Batteries have chemical input energy sources. They always produce dc output and generate a fixed-output voltage. They are the primary power source in most mobile electronic devices, although discharge is a constant nuisance. Liquid electrolyte-type batteries, such as lead acid for automotive applications, are capable of very-high power levels in a relatively small package. Dry-cell batteries include alkaline, nickel cadmium (NiCd), and lithium ion (Li-ion). The rechargeability of low-power-density alkaline batteries requires the right batteries and right charger. High-power-density NiCd batteries are rechargeable, but require special procedures. Li-ion batteries have the highest power density, and are rechargeable.
Generators maintain a mechanical energy input, usually a rotating shaft. They generate dc power, and output voltage is proportional to input speed. Certain generators can produce adjustable output voltage. Brushes connect their internal rotating components to the stationary outer world.
Alternators, generally used by power companies, can deliver up to 100 A at 12 Vac. They’re often found in automobile charging systems. In these systems, rectifying diodes — integral to the alternator structure — convert ac to dc.

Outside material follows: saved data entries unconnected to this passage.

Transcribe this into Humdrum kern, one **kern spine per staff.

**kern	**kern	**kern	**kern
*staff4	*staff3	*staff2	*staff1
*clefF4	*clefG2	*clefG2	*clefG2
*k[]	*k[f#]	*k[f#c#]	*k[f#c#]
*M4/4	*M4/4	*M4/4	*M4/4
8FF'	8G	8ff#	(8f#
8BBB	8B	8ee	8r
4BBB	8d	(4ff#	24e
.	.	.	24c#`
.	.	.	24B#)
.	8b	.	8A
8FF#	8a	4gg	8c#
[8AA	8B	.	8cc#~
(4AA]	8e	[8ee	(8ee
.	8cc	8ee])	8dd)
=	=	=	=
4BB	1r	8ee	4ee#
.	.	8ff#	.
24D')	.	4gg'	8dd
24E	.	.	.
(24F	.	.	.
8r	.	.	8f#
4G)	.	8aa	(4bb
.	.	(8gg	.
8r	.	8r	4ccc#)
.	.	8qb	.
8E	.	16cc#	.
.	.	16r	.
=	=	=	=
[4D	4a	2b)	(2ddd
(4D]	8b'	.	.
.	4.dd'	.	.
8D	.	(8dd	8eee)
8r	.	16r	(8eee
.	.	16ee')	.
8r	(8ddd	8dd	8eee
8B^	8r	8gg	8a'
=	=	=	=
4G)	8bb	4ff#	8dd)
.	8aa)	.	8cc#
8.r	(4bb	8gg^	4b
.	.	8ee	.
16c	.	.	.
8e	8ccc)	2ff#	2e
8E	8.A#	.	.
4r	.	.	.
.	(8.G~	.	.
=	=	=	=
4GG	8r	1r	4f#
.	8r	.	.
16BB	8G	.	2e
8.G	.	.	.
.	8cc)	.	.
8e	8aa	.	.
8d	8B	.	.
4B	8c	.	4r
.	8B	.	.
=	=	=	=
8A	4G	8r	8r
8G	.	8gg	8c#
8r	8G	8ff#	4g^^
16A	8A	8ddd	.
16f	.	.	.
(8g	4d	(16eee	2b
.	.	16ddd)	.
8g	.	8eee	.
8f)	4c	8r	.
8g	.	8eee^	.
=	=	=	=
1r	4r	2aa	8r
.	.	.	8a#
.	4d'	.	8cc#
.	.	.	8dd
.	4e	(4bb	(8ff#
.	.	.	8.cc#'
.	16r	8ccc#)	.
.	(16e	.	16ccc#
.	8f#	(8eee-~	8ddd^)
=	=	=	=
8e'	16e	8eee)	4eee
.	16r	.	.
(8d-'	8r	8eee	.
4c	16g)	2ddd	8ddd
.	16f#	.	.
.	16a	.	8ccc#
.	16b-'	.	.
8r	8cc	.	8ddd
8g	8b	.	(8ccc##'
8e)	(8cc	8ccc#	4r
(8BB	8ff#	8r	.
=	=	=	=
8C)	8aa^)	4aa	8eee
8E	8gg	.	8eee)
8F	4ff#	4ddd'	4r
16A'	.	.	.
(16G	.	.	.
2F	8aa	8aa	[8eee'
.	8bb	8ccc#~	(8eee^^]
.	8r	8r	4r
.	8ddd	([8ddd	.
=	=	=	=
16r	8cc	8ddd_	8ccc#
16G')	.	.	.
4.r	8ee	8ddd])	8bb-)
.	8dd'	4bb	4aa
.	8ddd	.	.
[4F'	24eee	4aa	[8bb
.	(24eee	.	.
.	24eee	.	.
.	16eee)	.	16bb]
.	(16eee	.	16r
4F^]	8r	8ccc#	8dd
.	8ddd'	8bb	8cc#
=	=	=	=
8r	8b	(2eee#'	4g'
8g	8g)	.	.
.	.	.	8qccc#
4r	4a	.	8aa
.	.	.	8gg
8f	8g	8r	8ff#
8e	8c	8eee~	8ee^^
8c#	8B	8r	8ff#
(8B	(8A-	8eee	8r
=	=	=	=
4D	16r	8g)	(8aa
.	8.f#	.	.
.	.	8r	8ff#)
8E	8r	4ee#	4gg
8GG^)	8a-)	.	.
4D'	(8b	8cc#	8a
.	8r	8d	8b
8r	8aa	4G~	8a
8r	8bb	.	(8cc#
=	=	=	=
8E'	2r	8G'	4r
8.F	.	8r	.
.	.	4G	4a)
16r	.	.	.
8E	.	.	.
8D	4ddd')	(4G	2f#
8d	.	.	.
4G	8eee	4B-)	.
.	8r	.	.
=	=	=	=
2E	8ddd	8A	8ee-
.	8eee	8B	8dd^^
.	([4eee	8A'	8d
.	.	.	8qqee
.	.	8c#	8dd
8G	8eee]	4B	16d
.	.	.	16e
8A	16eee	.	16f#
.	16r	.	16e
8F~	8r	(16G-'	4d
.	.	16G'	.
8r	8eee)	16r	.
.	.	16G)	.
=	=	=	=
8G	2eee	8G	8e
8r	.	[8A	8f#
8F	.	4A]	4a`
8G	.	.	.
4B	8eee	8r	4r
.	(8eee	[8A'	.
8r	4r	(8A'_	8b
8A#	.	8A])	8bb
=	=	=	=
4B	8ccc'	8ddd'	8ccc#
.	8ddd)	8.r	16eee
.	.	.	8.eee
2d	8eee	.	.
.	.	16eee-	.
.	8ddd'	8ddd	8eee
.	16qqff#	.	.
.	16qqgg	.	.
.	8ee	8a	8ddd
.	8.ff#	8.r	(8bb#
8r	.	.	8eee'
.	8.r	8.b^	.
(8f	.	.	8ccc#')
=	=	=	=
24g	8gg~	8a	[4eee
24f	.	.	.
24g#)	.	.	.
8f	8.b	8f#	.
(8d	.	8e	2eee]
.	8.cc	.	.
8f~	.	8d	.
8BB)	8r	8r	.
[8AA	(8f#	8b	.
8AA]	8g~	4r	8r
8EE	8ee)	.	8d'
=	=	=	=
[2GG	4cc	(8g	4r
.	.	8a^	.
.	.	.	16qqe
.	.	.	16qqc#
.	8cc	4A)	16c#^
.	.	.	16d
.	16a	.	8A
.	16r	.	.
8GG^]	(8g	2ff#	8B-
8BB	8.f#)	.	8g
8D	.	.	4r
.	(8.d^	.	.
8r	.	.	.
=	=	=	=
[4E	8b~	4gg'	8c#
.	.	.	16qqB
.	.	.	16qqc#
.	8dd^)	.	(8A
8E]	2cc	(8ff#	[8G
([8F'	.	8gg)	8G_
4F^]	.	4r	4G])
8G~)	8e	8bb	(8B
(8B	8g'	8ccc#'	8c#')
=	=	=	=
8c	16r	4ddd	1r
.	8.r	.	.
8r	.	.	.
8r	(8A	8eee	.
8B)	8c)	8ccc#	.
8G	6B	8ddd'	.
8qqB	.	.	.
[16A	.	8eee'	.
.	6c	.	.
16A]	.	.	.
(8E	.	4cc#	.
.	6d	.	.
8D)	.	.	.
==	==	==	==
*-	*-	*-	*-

Such systems can recharge lead-acid batteries.
Signals and signal sources are generated by all types of transducers and sensors. They’re received by antennas as radio signals and, in turn, transmitted in all wireless devices.
Solar cells convert light energy into electrical energy without moving parts. Voltage amplitude and current depend on incident light intensity.
Electronic power supplies receive power from ac power lines in homes, offices, factories, etc. They require diodes to convert ac into dc power, and transformers to change output-voltage level from line-voltage level. Such supplies are the primary power source in stationary electronic devices and can be made with adjustable output voltage. Similar in behavior to batteries, power supplies offer more constant output voltage attributed to built-in regulators, and they never lose their charge. However, they do require an extension cord from a wall outlet to the power supply.
Transducers generate signal-level voltages, sometimes currents, which depend on the measurement of some variable, such as pressure, temperature, rotational speed, etc. There are too many possibilities to list in this general discussion, though.
Summary
Electrical and hydraulic sources, recognized as energy converters, convert energy in one form into electrical and hydraulic energy, respectively. The hydraulic source tends to produce an output flow due to its positive displacement. That flow, which depends mostly on the input shaft speed, is relatively unaffected by the pump’s output pressure. Thus, it’s called a positive-flow source.
In contrast, an electrical generator’s natural tendency is to produce a positive voltage. In this context, positive isn’t meant to be algebraic polarity or sign, but rather it infers that the voltage remains unaffected by the amount of output flow, that is, the output current. Now, if these two different sources were perfectly analogous, the hydraulic pump would be a positive pressure source, or the electrical generators would be positive current sources. In other words, the analogies diverge due to the way the two sources are constructed. But it raises the question: “Are there positive pressure sources and are there positive current sources?” The answer is an emphatic “YES.” The next installment will explore the variations and possibilities.